Taking a pride in what she gives away,
his clothing clean and carefully pressed,
four bin-bags mark the passing of a life.


And life seems slight when it’s so easily
packed away; his treasured possessions –
aspects of his life – lose their relevance,
separated from their owner’s past.


Emptying shelves and drawers, she discovers
nothing’s really owned by anyone –
possessions outlast owners come what may
and, in death, we desert them in the end.


Leaving the shop, she hurries on her way,
taking, as her keepsake, all his words.





PAIN


I try to find a meaning in this pain
as it destroys the everyday of life;
I try to smile and act as if I’m sane
but inside I’m consumed by endless strife.


When darkness falls then shadows fill my mind,
all hope and joy seem distant and unreal;
searching for light, there’s nothing I can find
except the deep and aching pain I feel.


The phone rings and she whispers in my ear,
that I am not alone — not to despair;
her gentle voice will tell me not to fear
that family’s here to love me and give care...


Her message lifts the pain that grips my arms
and fills my heart with peace, bringing me calm.
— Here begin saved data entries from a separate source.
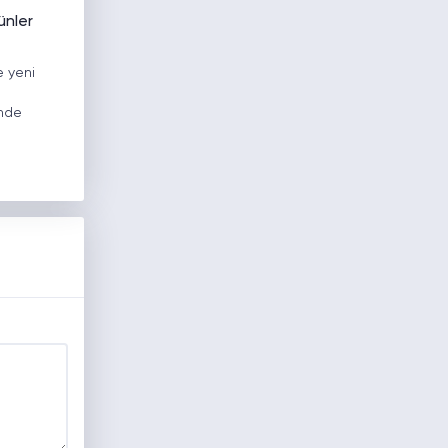
ünler
e yeni
a
inde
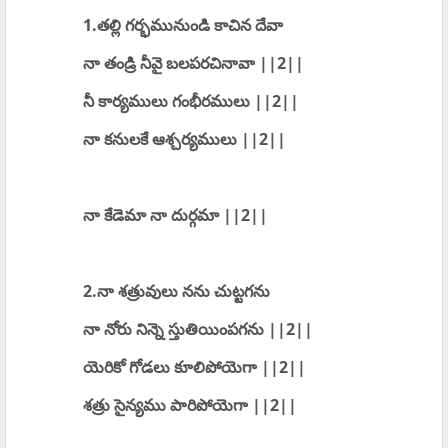
1.తల్లి గర్భమునుండి కాచిన దేవా
నా తండ్రి నీవై బలపరచినావా ||2||
నీ కార్యములు గంభీరములు ||2||
నా కనులకే ఆశ్చర్యములు ||2||
నా కేడెమా నా దుర్గమా ||2||
2.నా శత్రువులు నను చుట్టగను
నా నోరు నిన్నె స్తుతియింపగను ||2||
యెరికో గోడలు కూలిపోయెగా ||2||
శత్రు సైన్యము పారిపోయెగా ||2||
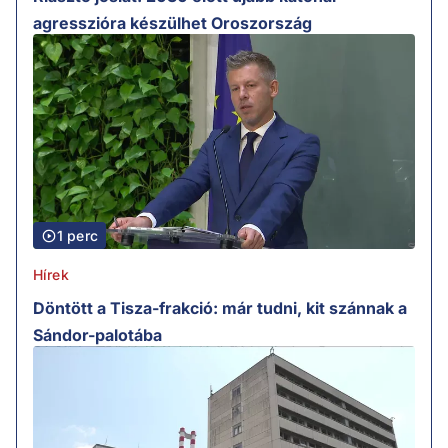
agresszióra készülhet Oroszország
1 perc
Hírek
Döntött a Tisza-frakció: már tudni, kit szánnak a
Sándor-palotába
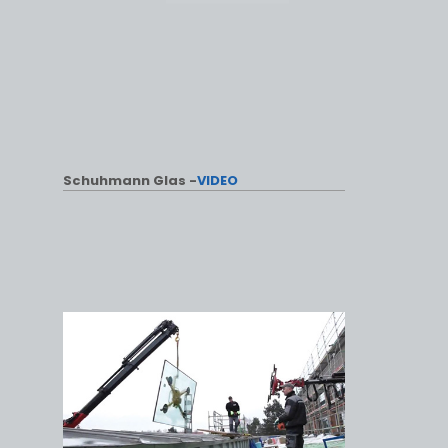
Schuhmann Glas -
VIDEO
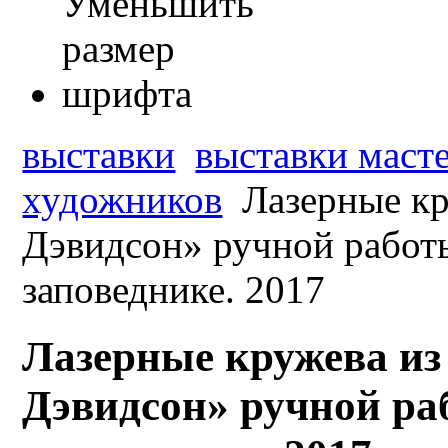
выставки
выставки масте
художников
Лазерные кр
Дэвидсон» ручной работы
заповеднике. 2017
Лазерные кружева из
Дэвидсон» ручной раб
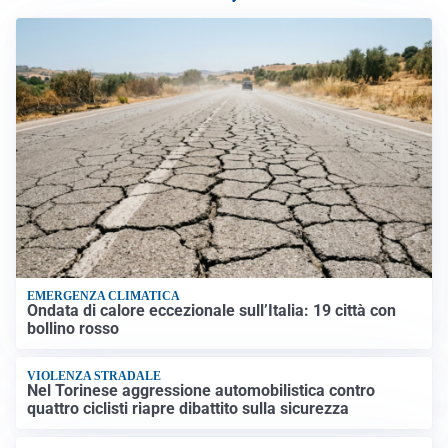
EMERGENZA CLIMATICA
Ondata di calore eccezionale sull’Italia: 19 città con
bollino rosso
VIOLENZA STRADALE
Nel Torinese aggressione automobilistica contro
quattro ciclisti riapre dibattito sulla sicurezza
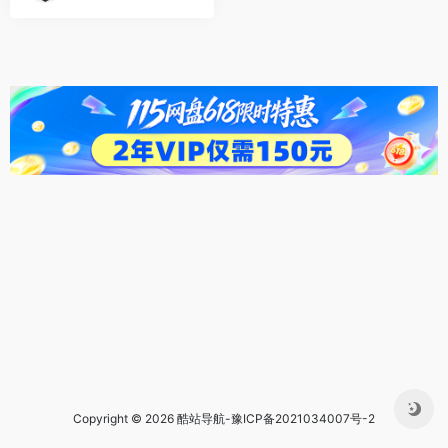
Copyright © 2026 酷站导航-
豫ICP备2021034007号-2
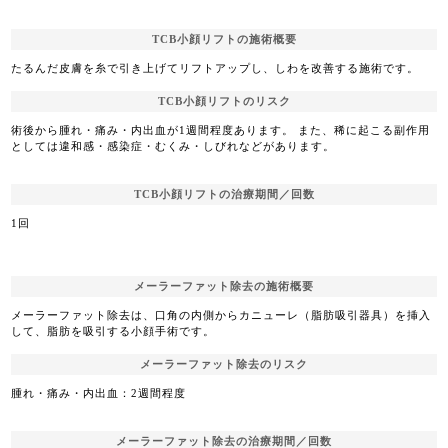
TCB小顔リフトの施術概要
たるんだ皮膚を糸で引き上げてリフトアップし、しわを改善する施術です。
TCB小顔リフトのリスク
術後から腫れ・痛み・内出血が1週間程度あります。 また、稀に起こる副作用
としては違和感・感染症・むくみ・しびれなどがあります。
TCB小顔リフトの治療期間／回数
1回
メーラーファット除去の施術概要
メーラーファット除去は、口角の内側からカニューレ（脂肪吸引器具）を挿入
して、脂肪を吸引する小顔手術です。
メーラーファット除去のリスク
腫れ・痛み・内出血：2週間程度
メーラーファット除去の治療期間／回数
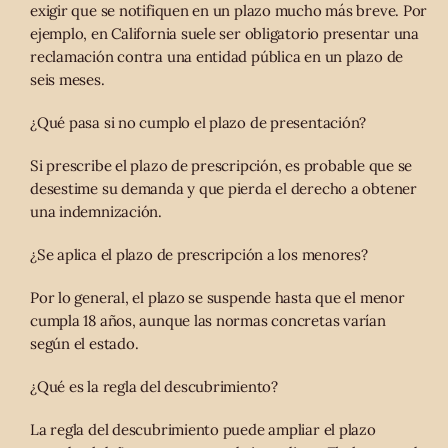
exigir que se notifiquen en un plazo mucho más breve. Por
ejemplo, en California suele ser obligatorio presentar una
reclamación contra una entidad pública en un plazo de
seis meses.
¿Qué pasa si no cumplo el plazo de presentación?
Si prescribe el plazo de prescripción, es probable que se
desestime su demanda y que pierda el derecho a obtener
una indemnización.
¿Se aplica el plazo de prescripción a los menores?
Por lo general, el plazo se suspende hasta que el menor
cumpla 18 años, aunque las normas concretas varían
según el estado.
¿Qué es la regla del descubrimiento?
La regla del descubrimiento puede ampliar el plazo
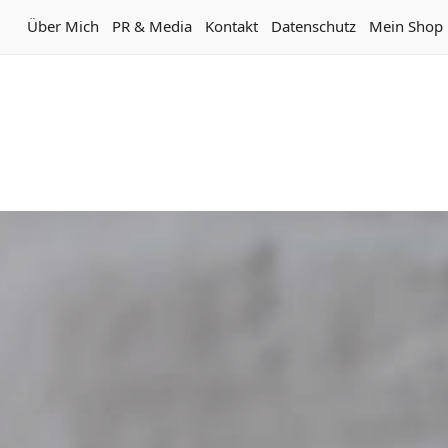
Über Mich
PR & Media
Kontakt
Datenschutz
Mein Shop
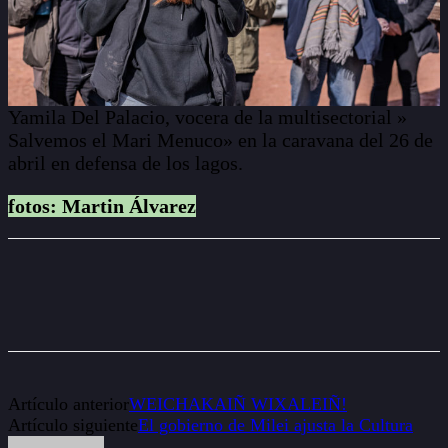
Yamila Del Palacio, vocera de la multisectorial »
Salvemos el Mari Menuco» en la caravana del 26 de
abril en defensa de los lagos.
fotos: Martin Álvarez
WhatsApp
Facebook
X
Copy URL
Artículo anterior
WEICHAKAIÑ WIXALEIÑ!
Artículo siguiente
El gobierno de Milei ajusta la Cultura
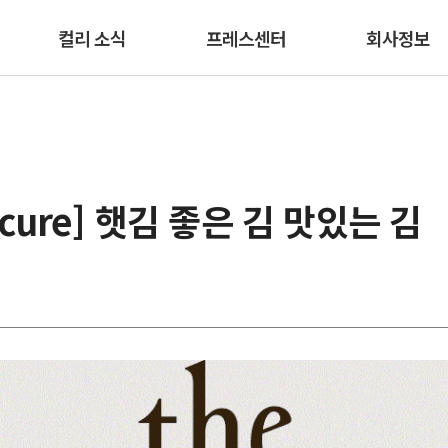
본문 바로가기
컬리 소식
프레스센터
회사정보
picure] 햇김 좋은 김 맛있는 김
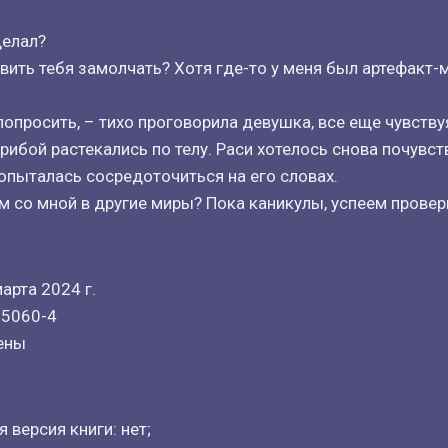
делал?
авить тебя замолчать? Хотя где-то у меня был артефакт-
попросить, – тихо проговорила девушка, все еще чувству
рибой растекались по телу. Раси хотелось снова почувст
попыталась сосредоточиться на его словах.
м со мной в другие миры? Пока каникулы, успеем провери
арта 2024 г.
-5060-4
ены
 версия книги: нет;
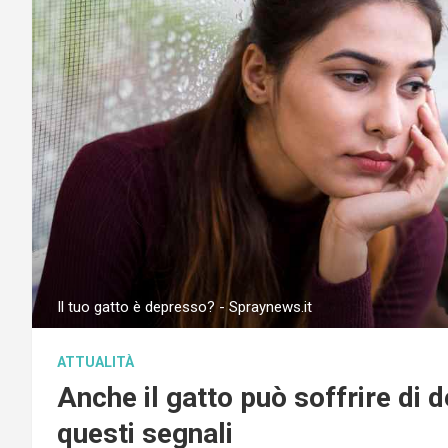
Il tuo gatto è depresso? - Spraynews.it
ATTUALITÀ
Anche il gatto può soffrire di 
questi segnali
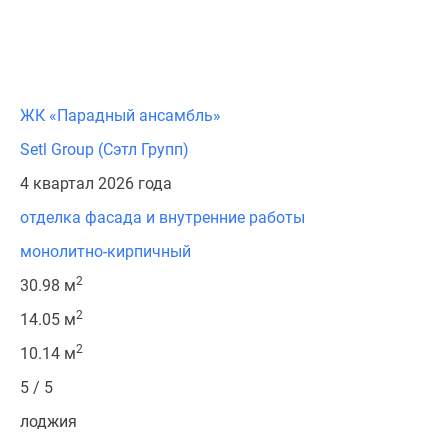
ЖК «Парадный ансамбль»
Setl Group (Сэтл Групп)
4 квартал 2026 года
отделка фасада и внутренние работы
монолитно-кирпичный
2
30.98 м
2
14.05 м
2
10.14 м
5 / 5
лоджия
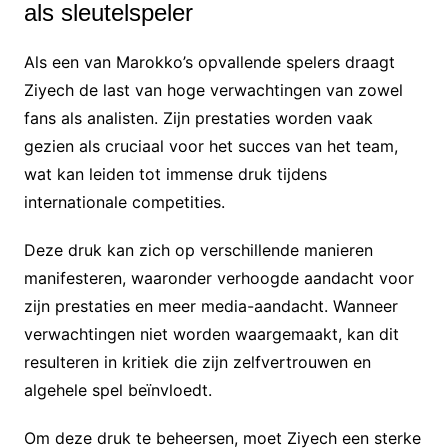
als sleutelspeler
Als een van Marokko’s opvallende spelers draagt
Ziyech de last van hoge verwachtingen van zowel
fans als analisten. Zijn prestaties worden vaak
gezien als cruciaal voor het succes van het team,
wat kan leiden tot immense druk tijdens
internationale competities.
Deze druk kan zich op verschillende manieren
manifesteren, waaronder verhoogde aandacht voor
zijn prestaties en meer media-aandacht. Wanneer
verwachtingen niet worden waargemaakt, kan dit
resulteren in kritiek die zijn zelfvertrouwen en
algehele spel beïnvloedt.
Om deze druk te beheersen, moet Ziyech een sterke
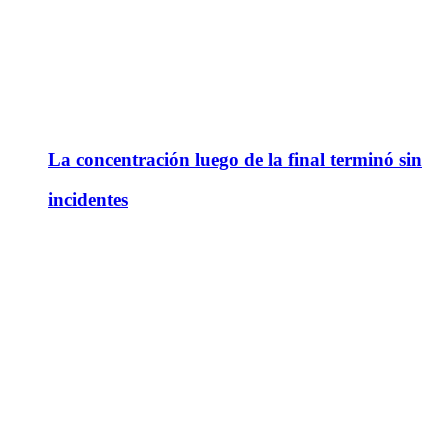
La concentración luego de la final terminó sin
incidentes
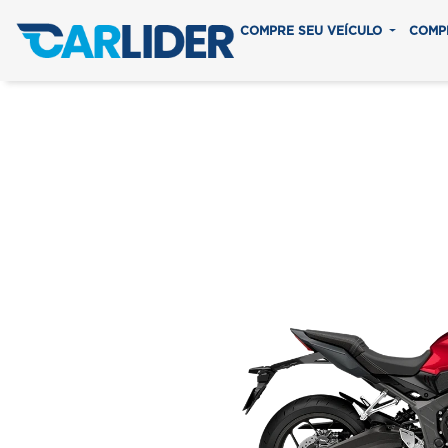
COMPRE SEU VEÍCULO
COMP
CB 650R
Em até 8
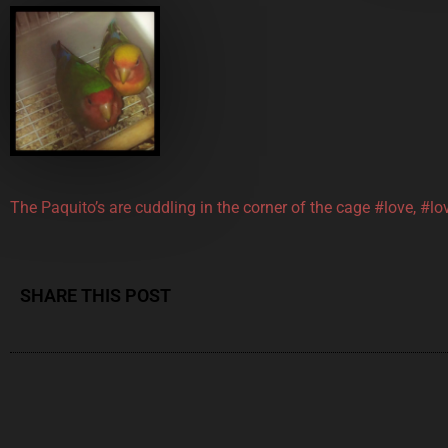
The Paquito’s are cuddling in the corner of the cage #love, #lo
SHARE THIS POST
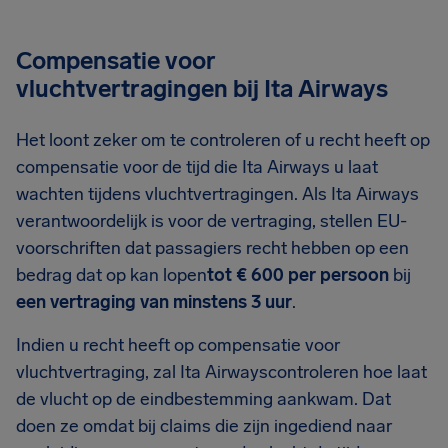
Compensatie voor
vluchtvertragingen bij Ita Airways
Het loont zeker om te controleren of u recht heeft op
compensatie voor de tijd die Ita Airways u laat
wachten tijdens vluchtvertragingen. Als Ita Airways
verantwoordelijk is voor de vertraging, stellen EU-
voorschriften dat passagiers recht hebben op een
bedrag dat op kan lopen
tot € 600 per persoon
bij
een vertraging van minstens 3 uur
.
Indien u recht heeft op compensatie voor
vluchtvertraging, zal Ita Airwayscontroleren hoe laat
de vlucht op de eindbestemming aankwam. Dat
doen ze omdat bij claims die zijn ingediend naar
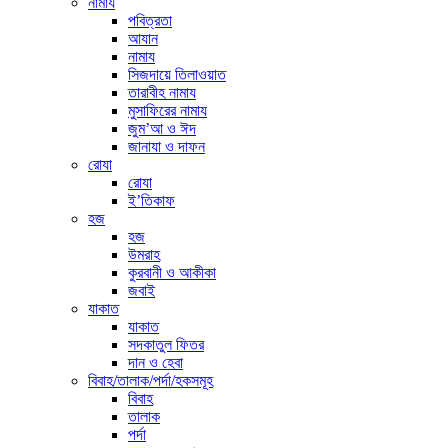
নামায
পবিত্রতা
আযান
নামায
সিজদায়ে তিলাওয়াত
তারাবীহ নামায
মুসাফিরের নামায
জুম’আ ও ঈদ
জানাযা ও দাফন
রোযা
রোযা
ই’তিকাফ
হজ
হজ
উমরাহ
কুরবানী ও আকীকা
জবাই
যাকাত
যাকাত
সদকাতুল ফিতর
দান ও হেবা
বিবাহ/তালাক/পর্দা/হকসমূহ
বিবাহ
তালাক
পর্দা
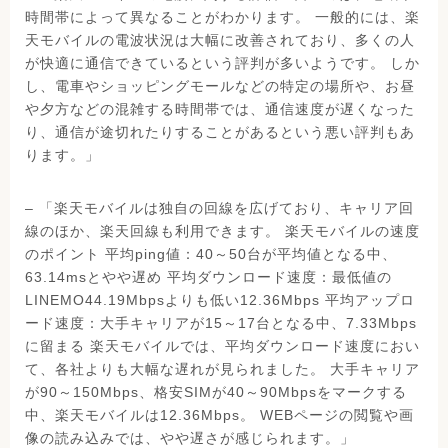
時間帯によって異なることがわかります。 一般的には、楽
天モバイルの電波状況は大幅に改善されており、多くの人
が快適に通信できているという評判が多いようです。 しか
し、電車やショッピングモールなどの特定の場所や、お昼
や夕方などの混雑する時間帯では、通信速度が遅くなった
り、通信が途切れたりすることがあるという悪い評判もあ
ります。」
– 「楽天モバイルは独自の回線を広げており、キャリア回
線のほか、楽天回線も利用できます。 楽天モバイルの速度
のポイント 平均ping値：40～50台が平均値となる中、
63.14msとやや遅め 平均ダウンロード速度：最低値の
LINEMO44.19Mbpsよりも低い12.36Mbps 平均アップロ
ード速度：大手キャリアが15～17台となる中、7.33Mbps
に留まる 楽天モバイルでは、平均ダウンロード速度におい
て、各社よりも大幅な遅れが見られました。 大手キャリア
が90～150Mbps、格安SIMが40～90Mbpsをマークする
中、楽天モバイルは12.36Mbps。 WEBページの閲覧や画
像の読み込みでは、やや遅さが感じられます。」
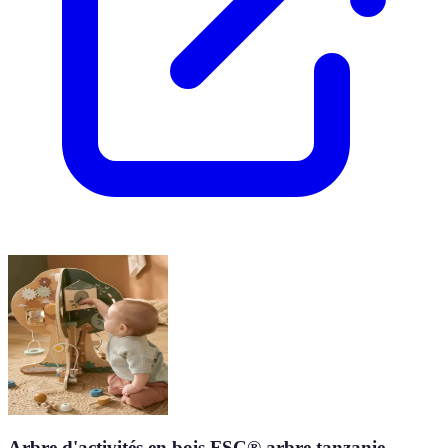
Arbre d'activités en bois FSC® arbre tanzanie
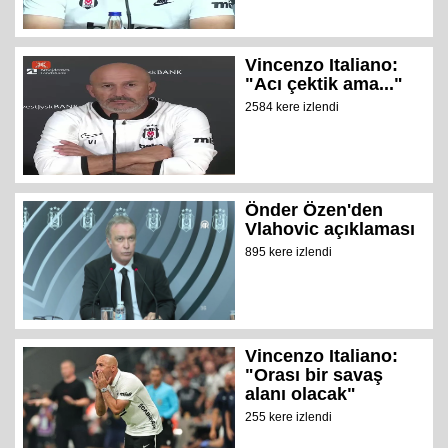
Vincenzo Italiano:
"Acı çektik ama..."
2584 kere izlendi
Önder Özen'den
Vlahovic açıklaması
895 kere izlendi
Vincenzo Italiano:
"Orası bir savaş
alanı olacak"
255 kere izlendi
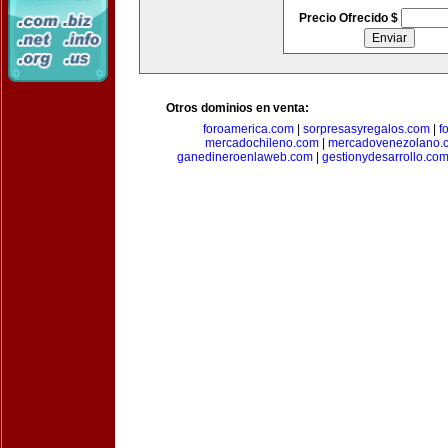
Precio Ofrecido $
Otros dominios en venta:
foroamerica.com
|
sorpresasyregalos.com
|
f
mercadochileno.com
|
mercadovenezolano.
ganedineroenlaweb.com
|
gestionydesarrollo.co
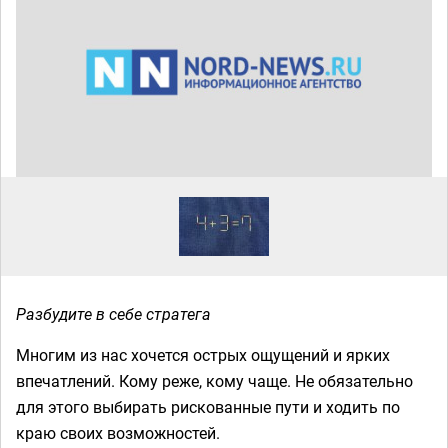
Разбудите в себе стратега
Многим из нас хочется острых ощущений и ярких
впечатлений. Кому реже, кому чаще. Не обязательно
для этого выбирать рискованные пути и ходить по
краю своих возможностей.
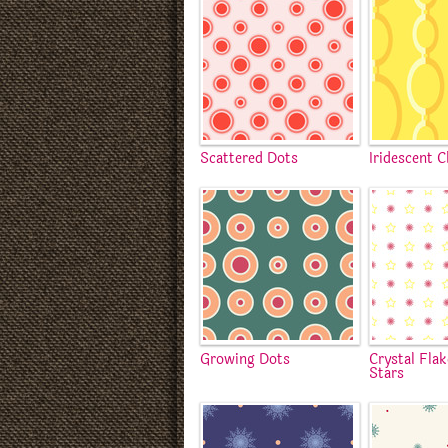
Scattered Dots
Iridescent C
Growing Dots
Crystal Fla
Stars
The Reflections of a Bored Night Nurse.


I am an expert on spare rooms –
my refuges while I attend
and comfort, through their sleepless nights,
the old and frail in their own homes.


Some rooms are time-warped – life stood still,
marking the day a child left home,
with trophies and certificates
and yellowing posters on the door.


More telling than the public face
of lounge and hallway, dining room –
each spare room is a special place,
depository for memories.


Some are more reliquary or shrine,
with wigs preserved or sets of teeth;
I found a gallstone in a jar
and ashes stored beneath a bed.


Usually it’s life’s bric-a-brac –
those things that can’t be thrown away –
that fill the space, “Just being stored”…
significant to family lore.







POEMS


“If I knew where they came from I'd go there”
Michael Longley


Poems will always catch me unawares —
it seems that they can start at any time —
I often go for weeks without a sign,
then, suddenly, like buses two appear.


Surprising, like an unexpected sneeze,
a poem starts to itch inside my brain;
as sudden as a view glimpsed from a train
or flash of blue kingfisher by a stream.


That poetry's an illness, I am sure -
a virus that takes hold on certain days;
it's ruled and changed my life in many ways
and late, some nights, I’m glad there is no cure.